Na sexta-feira, o governo francês aconselhou seus cidadãos que visitam o Irã a “deixar o país o mais rápido possível”, citando o risco de detenção arbitrária.
O governo holandês aconselhou seus cidadãos a evitar viajar para a República Islâmica ou sair quando puderem fazê-lo com segurança.
“Em muitas cidades do país, pode haver manifestações que podem se tornar violentas. As manifestações estão aumentando”, disse em comunicado.
“A polícia às vezes age de forma dura e arbitrária? As autoridades iranianas também podem deter arbitrariamente pessoas de nacionalidade estrangeira.”

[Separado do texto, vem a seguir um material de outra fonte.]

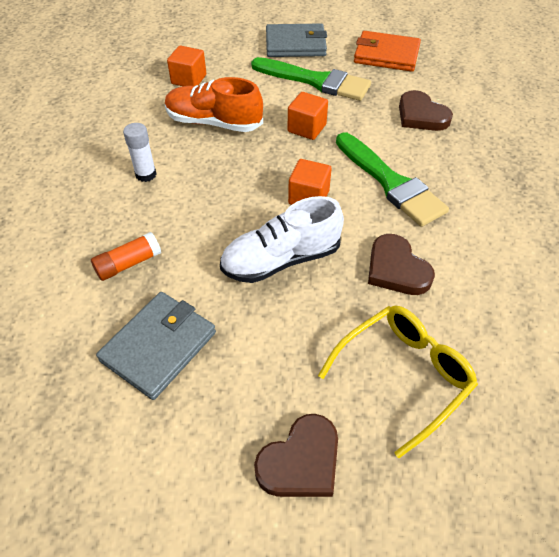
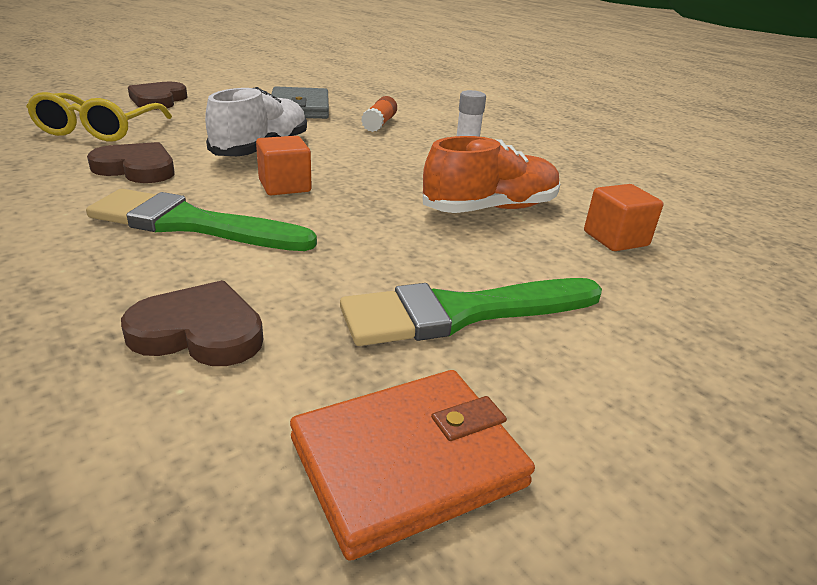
camera: 135 degrees right, 20 degrees down
grey wallet [266,23,327,57] -> none
orange cube [288,92,328,140] -> none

Nazanin Zaghari-Ratcliffe, uma trabalhadora de caridade britânico-iraniana que ficou detida em Teerã por seis anos até sua libertação em março, pediu ao governo do Reino Unido que aja sobre os abusos de direitos humanos do Irã, em uma entrevista ao ar no sábado no Sky News da Grã-Bretanha.
“Quero que [o governo do Reino Unido] observe o que está acontecendo, não feche os olhos. Eu quero que eles nos protejam. Não podemos ficar indiferentes ao que está acontecendo no Irã”, disse ela.
“E se falamos em proteger os direitos de nossos cidadãos, temos que fazer algo a respeito. E acho que temos que responsabilizar o Irã.”